It is easier to grasp the mystery of evil if we focus on the angelic world mentioned in the Bible.
It is worth remembering that it wasn’t just the Queen of Angels who was subjected to a radical spiritual choice (Fiat, let it be done, or Non serviam, I will not serve), but the angelic spirits themselves were put to the test. With a few quotes from Scriptures, Saint Thomas Aquinas teaches that the angels were created in a state of grace, but without yet seeing God.
From the moment of their creation, the angels became aware of their own perfection, which brought them great joy and made them praise God, but they were soon called by their Creator to detach themselves from that beautiful initial state to rise higher, above themselves, to a supernatural destiny beyond what they could have imagined: to contemplate God face to face in an eternal and jubilant ecstasy of love (Rev 5:11).
Together with theologians like Saints Augustine and Gregory, Saint Thomas Aquinas also thinks that, in the same moment that they were thus called to Divine Life, God also revealed to them their future mission and place in the supernatural order, especially their dependence on the future Incarnate Word and His Mother, full of grace yet a simple human. For their pure spirit, this certainly constituted a test, for it was tantamount to asking them to leave a reality beautiful and good in itself in order to submit to another paradoxical order that could only hold its coherence from Divine Love going beyond all the expectations of a created nature.

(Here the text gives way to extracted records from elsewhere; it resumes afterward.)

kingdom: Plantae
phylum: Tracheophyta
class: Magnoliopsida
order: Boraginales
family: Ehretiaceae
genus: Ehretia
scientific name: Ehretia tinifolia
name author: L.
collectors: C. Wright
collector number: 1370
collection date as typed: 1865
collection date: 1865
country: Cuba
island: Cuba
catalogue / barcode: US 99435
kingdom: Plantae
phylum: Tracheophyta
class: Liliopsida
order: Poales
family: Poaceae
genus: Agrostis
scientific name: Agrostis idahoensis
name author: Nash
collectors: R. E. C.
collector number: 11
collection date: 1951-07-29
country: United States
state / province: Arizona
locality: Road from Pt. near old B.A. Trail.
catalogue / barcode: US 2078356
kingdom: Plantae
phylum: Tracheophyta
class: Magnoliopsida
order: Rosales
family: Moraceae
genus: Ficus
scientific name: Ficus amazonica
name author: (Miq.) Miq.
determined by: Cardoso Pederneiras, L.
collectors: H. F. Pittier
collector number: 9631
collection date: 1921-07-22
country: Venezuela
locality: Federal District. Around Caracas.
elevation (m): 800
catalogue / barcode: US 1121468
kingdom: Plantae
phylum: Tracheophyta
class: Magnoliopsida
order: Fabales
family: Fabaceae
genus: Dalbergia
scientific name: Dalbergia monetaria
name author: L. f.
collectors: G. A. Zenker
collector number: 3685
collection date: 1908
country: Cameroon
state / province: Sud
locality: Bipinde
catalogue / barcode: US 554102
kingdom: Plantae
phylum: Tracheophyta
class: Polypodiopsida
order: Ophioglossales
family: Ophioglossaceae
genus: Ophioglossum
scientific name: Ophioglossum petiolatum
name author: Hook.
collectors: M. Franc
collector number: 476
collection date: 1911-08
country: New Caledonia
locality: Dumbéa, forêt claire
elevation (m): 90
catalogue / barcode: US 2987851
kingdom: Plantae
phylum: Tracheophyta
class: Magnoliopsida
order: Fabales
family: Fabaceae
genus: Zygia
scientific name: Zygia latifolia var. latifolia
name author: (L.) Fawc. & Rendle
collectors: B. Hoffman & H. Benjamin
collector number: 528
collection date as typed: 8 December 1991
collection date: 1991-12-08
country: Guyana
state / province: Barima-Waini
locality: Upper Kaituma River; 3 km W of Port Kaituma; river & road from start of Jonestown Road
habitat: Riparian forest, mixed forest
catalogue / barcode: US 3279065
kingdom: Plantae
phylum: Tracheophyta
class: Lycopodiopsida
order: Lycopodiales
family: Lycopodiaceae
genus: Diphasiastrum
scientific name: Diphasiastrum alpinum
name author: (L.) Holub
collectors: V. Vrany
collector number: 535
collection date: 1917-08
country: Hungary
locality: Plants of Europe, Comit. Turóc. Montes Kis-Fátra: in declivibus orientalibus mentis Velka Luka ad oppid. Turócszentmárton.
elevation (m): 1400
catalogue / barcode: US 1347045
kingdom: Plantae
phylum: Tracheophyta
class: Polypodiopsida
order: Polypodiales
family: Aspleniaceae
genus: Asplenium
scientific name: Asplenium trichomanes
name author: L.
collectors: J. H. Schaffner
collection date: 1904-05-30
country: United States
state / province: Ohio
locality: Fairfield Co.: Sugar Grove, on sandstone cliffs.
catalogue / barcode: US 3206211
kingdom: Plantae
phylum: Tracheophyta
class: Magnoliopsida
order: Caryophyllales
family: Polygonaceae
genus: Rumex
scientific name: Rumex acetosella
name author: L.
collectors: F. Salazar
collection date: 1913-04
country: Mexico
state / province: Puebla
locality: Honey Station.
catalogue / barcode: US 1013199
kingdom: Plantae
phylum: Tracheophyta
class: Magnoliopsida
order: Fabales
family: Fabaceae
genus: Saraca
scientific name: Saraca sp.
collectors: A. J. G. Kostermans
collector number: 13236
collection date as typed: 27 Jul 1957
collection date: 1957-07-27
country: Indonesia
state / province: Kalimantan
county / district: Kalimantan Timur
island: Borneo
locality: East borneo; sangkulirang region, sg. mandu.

In order to adhere to such a plan, the angels had to abandon their limited judgment and trust their Creator, in an act of supernatural love producing merit, whereby they were given an opportunity to cooperate freely with God in attaining their destiny of eternal happiness. Some mystics have maintained that at that moment of choice, the angels were strengthened in their act of abandonment to God by perceiving a glimpse of the immaculate being of their future Queen, at once so humble and so close to the Most High.